Indeed, "Game of Thrones" is wildly popular, attracting 18.4 million viewers per episode on average during this season overall. That beat the previous HBO viewing record of 18.2 million held by the Sopranos in 2002.
"Nobody had foreseen the amount of content delivered through networks. These problems will exacerbate over time," said Neil Sequeira, Managing Director of venture capital firm General Catalyst Partners, based in Palo Alto, Calif.
Sequeira, a former exec at Time Warner, the parent company of HBO, says it's because there are just too many people trying to view the show all at once online for the system to handle.
"We need to get one hundred times more data through the pipes than we did ten years ago," he said. "Given different consumption patterns, the Internet infrastructure will continue to have bottlenecks which can lead to these types of failures."

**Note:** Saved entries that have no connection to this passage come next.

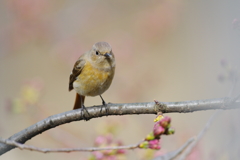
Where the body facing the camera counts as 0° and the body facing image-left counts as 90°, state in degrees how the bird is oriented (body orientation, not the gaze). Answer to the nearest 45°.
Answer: approximately 315°
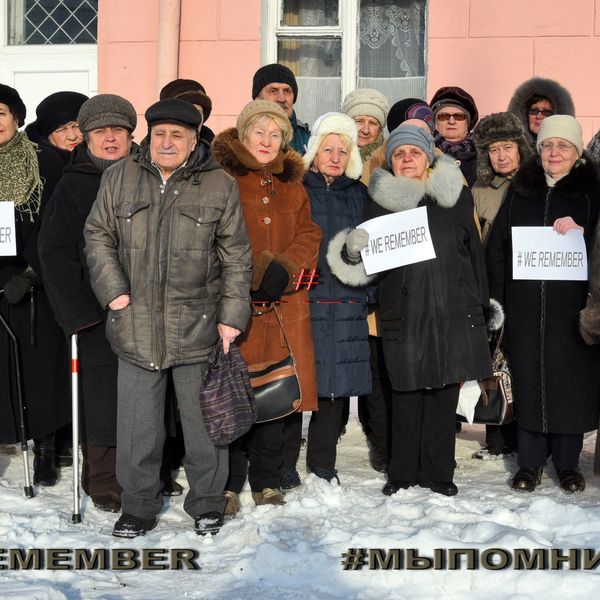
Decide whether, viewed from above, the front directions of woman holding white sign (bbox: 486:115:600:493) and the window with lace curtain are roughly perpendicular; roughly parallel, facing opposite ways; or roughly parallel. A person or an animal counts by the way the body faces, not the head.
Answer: roughly parallel

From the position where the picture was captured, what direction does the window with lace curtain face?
facing the viewer

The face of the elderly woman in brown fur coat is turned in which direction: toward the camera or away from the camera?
toward the camera

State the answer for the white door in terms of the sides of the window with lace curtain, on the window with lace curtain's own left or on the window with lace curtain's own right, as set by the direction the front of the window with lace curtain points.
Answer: on the window with lace curtain's own right

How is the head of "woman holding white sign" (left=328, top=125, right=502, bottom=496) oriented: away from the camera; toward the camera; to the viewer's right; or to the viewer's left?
toward the camera

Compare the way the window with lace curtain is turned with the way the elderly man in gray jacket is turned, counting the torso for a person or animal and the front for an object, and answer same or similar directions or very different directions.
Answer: same or similar directions

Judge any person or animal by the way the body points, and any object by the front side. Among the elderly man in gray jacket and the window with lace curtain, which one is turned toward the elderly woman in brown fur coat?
the window with lace curtain

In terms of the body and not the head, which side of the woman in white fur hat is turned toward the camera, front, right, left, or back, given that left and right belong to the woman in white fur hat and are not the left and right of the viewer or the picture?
front

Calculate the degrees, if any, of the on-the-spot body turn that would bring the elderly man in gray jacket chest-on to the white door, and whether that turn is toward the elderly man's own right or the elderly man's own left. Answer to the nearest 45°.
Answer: approximately 180°

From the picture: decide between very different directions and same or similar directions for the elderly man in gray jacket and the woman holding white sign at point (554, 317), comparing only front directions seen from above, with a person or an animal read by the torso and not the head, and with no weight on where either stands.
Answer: same or similar directions

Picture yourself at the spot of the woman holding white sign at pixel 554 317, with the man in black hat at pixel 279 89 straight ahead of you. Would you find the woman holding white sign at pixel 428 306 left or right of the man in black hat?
left

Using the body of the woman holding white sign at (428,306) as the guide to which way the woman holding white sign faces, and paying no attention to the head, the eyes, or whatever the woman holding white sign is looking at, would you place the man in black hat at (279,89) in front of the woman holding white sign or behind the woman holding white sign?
behind

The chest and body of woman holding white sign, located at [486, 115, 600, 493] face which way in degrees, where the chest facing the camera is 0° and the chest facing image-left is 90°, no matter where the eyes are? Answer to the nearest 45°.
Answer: approximately 0°

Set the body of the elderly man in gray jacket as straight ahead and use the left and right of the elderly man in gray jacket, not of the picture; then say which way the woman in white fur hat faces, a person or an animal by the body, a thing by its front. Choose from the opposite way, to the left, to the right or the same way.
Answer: the same way

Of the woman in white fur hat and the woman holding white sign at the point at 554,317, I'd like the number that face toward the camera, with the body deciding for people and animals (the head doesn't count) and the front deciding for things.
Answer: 2

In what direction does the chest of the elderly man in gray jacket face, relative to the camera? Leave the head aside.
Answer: toward the camera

A complete physical upgrade of that infrastructure would cost billions of dollars, as it would involve tearing up streets and reconnecting households. Google is starting to do that by installing ultra-high speed broadband in a number of areas such as Kansas City, Mo., and Austin, Texas, but it requires a lot of capital and will take time to expand nationwide.
"It is the last mile where you get the most headache. Google believes we need fiber going into the home, but that would cost around $5,000 per home," said Sequeira.
In the meantime, industry insiders are trying to come up with viable short-term solutions to keep data and video streams flowing. Perhaps the most contentious proposal would upend the tradition of net neutrality.
In May, the Federal Communications Commission, took a step towards changing that standard by proposing new regulations that could open the possibility of "fast lanes" for Internet traffic from websites that can afford to pay for the privilege.
Sequeira argues that may work for companies such as Netflix, which have the cash to strike deals with cable providers like Comcast and Verizon. But the proposal may block startups trying to get a toehold in the burgeoning streaming market. According to Cisco, video is expected to grow to 84 percent of internet traffic in the U.S. by 2018, from 78 percent currently.
Sequeira instead suggests charging consumers more for the privilege of better access.
"We need a tier pricing structure so the networks can be upgraded. Instead of paying about $50 a month for high-speed data, then maybe you should pay $100 a month."
It is an idea that may not be welcomed by Internet customers.
"HBO GO has been very reliable for me, except this one time. I don't think I would pay more for uninterrupted streaming," said Marissa Christy.
Instead she favors a different solution, paying for services individually.
"If HBO GO were available as a standalone product, we would be interested in that alternative. We don't even have a TV to use our current cable subscription."